We see this in the sustainability world a lot, in good and bad times — communication with everything thrown in: “this product is organic and made with renewable energy and we give to the Nature Conservancy and treat our employees great so you’ll be healthy, save money, enjoy your job and save the world!”
Yes, even the targeted messages of our digital communication becomes overwhelming and unwanted very quickly leaving audiences turned off.
Well, let’s take a step back for a second and look at the target of our communications.
Not color-laden pie charts or graphs that look like EKG readouts.
People. With emotions that are many times impossible to track. Even with all the analytics and targeting possibilities digital media affords us today, we still forget that it’s the foundational message, delivered to real people, that matters most.

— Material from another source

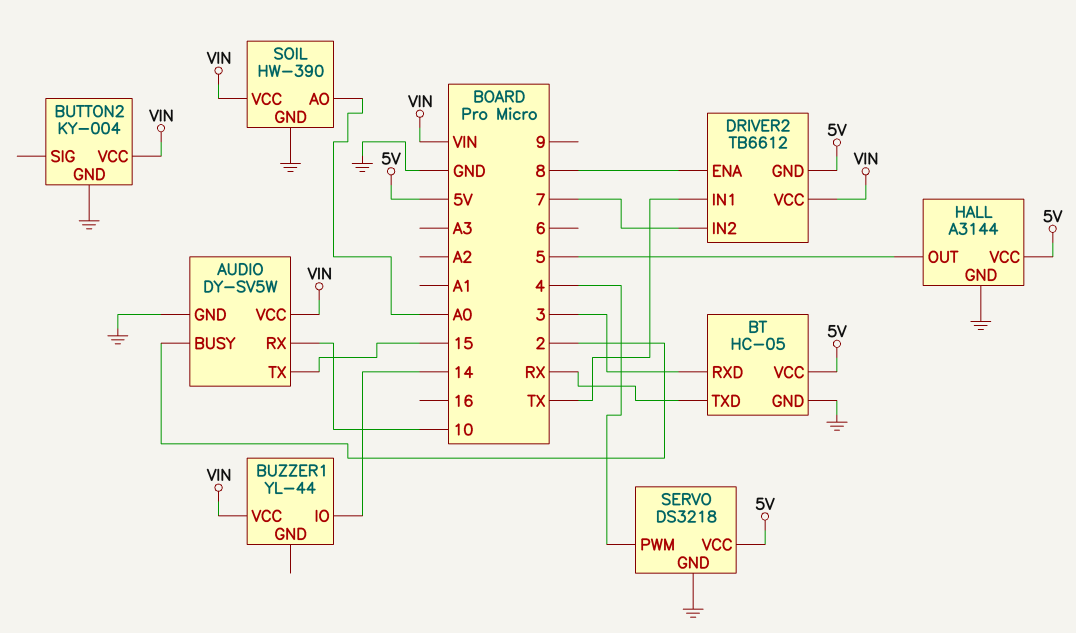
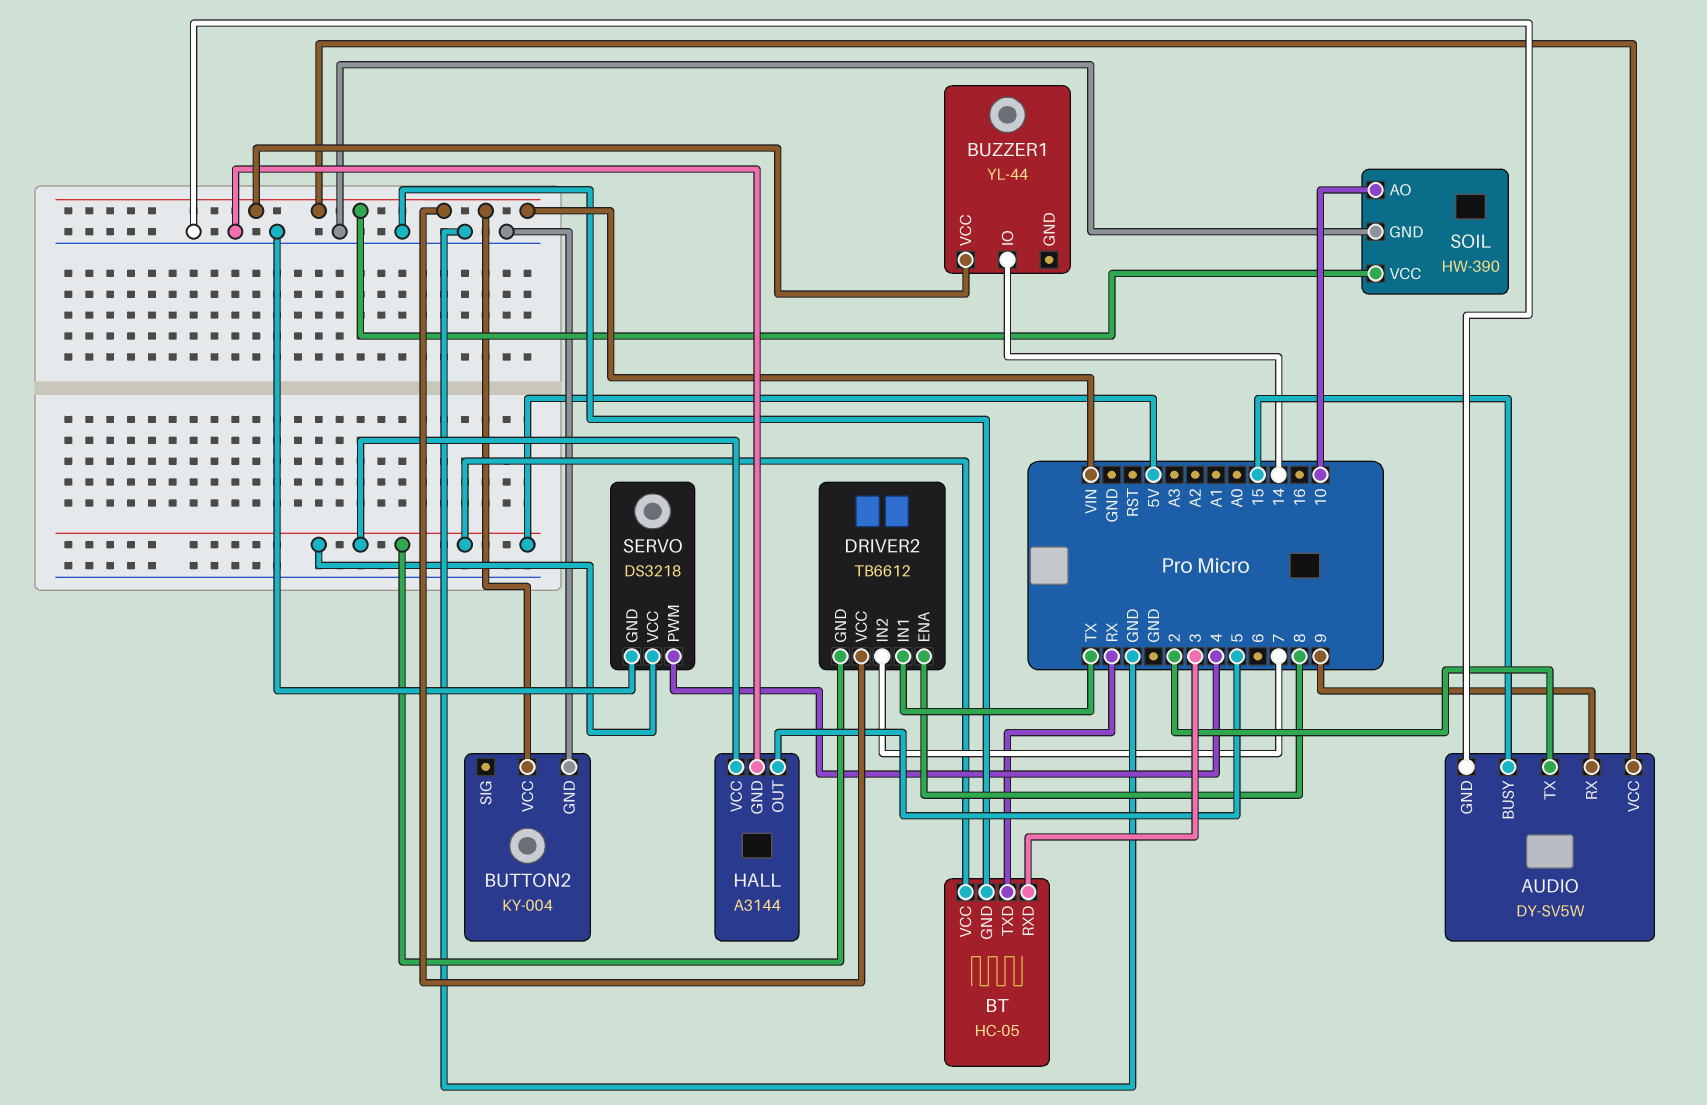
AUDIO pin BUSY: 2 -> 15
AUDIO pin RX: 10 -> 9
AUDIO pin TX: 15 -> 2
SOIL pin AO: A0 -> 10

The last thing any normal person needs, in good times or bad, is a ton of confusing facts they have to labor through. Sure, it seems logical that if you present more you get more but in sustainability communication the reverse always holds true. More data and more jargon just confuses people making it harder for them to place sustainable values at the center of their purchase decision. You’ll given them just enough information to confuse the daylights out of them.
Be known for something.
When everything in the life of your audience is becoming more complex, your message and your sustainable focus should become more simple. Be singular in your efforts by finding the one thing you can be known for. The one sustainable action that can define who you are. That will go a long way to creating a positive reaction. A complex message in complex times makes you very easy to pass over. Be simple and become known.
We’ve all heard the KISS (“Keep It Simple Stupid”) principal. Whether it’s wisdom on display or just a sneaky way to call someone stupid (As I’ve always suspected!), it’s good advice. A singular message will be much appreciated and accepted. It’s the only way to market sustainability in good times and bad. That is if you want people to pay attention.
- Targeted digital media doesn’t change the need for a strong singular position or message.
- Your audience will never be completely automated. They will always eventually defy data with their actions.
- In sustainability communication you need to be great at one thing. Move from being ALL to being KNOWN.